GIVEN RECORDS ->
——

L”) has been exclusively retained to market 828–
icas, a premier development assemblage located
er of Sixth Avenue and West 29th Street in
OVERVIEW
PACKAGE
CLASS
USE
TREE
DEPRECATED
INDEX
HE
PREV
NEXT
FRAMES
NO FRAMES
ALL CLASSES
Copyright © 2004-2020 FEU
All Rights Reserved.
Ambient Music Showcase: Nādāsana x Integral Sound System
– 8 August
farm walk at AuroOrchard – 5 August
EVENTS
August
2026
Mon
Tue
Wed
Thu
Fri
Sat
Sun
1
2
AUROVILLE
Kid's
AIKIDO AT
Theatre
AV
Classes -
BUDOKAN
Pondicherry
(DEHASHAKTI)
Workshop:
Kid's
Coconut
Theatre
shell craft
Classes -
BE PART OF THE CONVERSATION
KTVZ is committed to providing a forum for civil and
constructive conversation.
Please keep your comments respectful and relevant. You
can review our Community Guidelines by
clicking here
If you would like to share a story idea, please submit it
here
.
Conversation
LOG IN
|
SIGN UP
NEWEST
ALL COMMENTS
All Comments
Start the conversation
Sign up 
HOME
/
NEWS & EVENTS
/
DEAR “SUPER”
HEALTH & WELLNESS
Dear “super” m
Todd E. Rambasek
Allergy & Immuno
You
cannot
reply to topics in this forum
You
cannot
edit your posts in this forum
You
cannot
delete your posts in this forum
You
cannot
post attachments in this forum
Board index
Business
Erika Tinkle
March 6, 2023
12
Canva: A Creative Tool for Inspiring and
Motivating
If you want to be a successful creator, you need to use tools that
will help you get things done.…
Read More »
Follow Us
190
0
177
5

——

ASSIGNMENT ->
What you should output is every line of the records above, from the first through the line containing "clicking here", unchanged.

SOLUTION TO THIS EXERCISE ->
L”) has been exclusively retained to market 828–
icas, a premier development assemblage located
er of Sixth Avenue and West 29th Street in
OVERVIEW
PACKAGE
CLASS
USE
TREE
DEPRECATED
INDEX
HE
PREV
NEXT
FRAMES
NO FRAMES
ALL CLASSES
Copyright © 2004-2020 FEU
All Rights Reserved.
Ambient Music Showcase: Nādāsana x Integral Sound System
– 8 August
farm walk at AuroOrchard – 5 August
EVENTS
August
2026
Mon
Tue
Wed
Thu
Fri
Sat
Sun
1
2
AUROVILLE
Kid's
AIKIDO AT
Theatre
AV
Classes -
BUDOKAN
Pondicherry
(DEHASHAKTI)
Workshop:
Kid's
Coconut
Theatre
shell craft
Classes -
BE PART OF THE CONVERSATION
KTVZ is committed to providing a forum for civil and
constructive conversation.
Please keep your comments respectful and relevant. You
can review our Community Guidelines by
clicking here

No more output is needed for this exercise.